What appears to be happening with .lxxplot files is that Google Drive is reading the contents of the file and then deciding how to treat it, rather than respecting the file extension. LXPlot files are based on XML. The first line(s) in an xml file identify it as XML and provide other information about how to read the following contents. Google Drive must be looking at the contents of the .lxxplot file because when you try to Drive to Files, it adds a .xml extension to it. The only way it could know that an .lxxplot file has xml contents is by peeking inside.
Yes, you read that right, Google is reading the contents of your files stored on Drive. Its outside the scope of this question to speculate on what other information Google might be obtaining from your files and how it might be using that knowledge. But, its worth considering before you use Google services.

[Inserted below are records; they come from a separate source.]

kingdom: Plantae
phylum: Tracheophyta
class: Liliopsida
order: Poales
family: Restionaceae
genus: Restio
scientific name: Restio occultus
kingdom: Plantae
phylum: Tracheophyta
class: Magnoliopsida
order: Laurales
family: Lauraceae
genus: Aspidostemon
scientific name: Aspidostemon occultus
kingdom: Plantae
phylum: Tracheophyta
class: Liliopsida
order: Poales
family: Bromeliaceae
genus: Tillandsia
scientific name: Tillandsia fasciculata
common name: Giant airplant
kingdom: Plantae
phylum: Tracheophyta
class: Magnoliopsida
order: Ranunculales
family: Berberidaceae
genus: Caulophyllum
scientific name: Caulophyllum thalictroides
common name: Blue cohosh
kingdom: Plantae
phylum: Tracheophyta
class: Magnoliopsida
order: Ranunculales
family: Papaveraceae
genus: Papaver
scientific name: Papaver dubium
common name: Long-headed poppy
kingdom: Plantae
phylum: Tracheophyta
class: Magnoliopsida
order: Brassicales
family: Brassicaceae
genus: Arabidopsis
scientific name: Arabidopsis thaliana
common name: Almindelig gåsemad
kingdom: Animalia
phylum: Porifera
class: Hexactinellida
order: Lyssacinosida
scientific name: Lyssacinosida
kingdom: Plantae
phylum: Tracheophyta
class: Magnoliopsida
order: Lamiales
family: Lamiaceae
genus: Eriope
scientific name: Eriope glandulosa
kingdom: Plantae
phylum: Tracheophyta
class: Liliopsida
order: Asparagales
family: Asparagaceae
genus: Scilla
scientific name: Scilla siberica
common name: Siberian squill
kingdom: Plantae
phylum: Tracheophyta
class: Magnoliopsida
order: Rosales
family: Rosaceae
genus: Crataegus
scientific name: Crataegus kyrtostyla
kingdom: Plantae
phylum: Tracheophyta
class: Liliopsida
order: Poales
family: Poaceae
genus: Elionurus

The good news is that LXSeries applications for the most part do not care about the prolog lines that identify the .lxxplot file as having xml content. So, the latest version of LXFree and LXBeams 5.1.3 (13326.1) have an additional preference in the File / XML tab that allows you to skip the prolog when saving a .lxxplot file. Both of these applications as well as LXBeams2Go for iPad will read a .lxxplot file without the prolog, which they ignore anyway. (this is true even of older versions of these three applications).
Files saved without the xml prolog and stored on Google Drive work as expected. Google drive displays an action to "Copy to LXBeams2Go" as one of the things you can do with the file.
There are some remaining issues with opening an external file into LXBeams2Go that will be solved with version 2.7.0 which is waiting on approval from Apple before becoming available for download. Expect to see the 2.7.0 update in the AppStore in the next few days. (Box works with 2.6.0 without a problem. Drive-with files saved with no prolog and Dropbox cause LXBeams2Go to hang on import. Which, necessitates quitting and restarting the App.)
Older versions of LXFree for Java do not handle the lack of a prolog correctly. The latest version, 1.9.0, does. And, LXFree for Java 1.9.0 also has a format option to save files without the xml prolog like the latest Mac apps.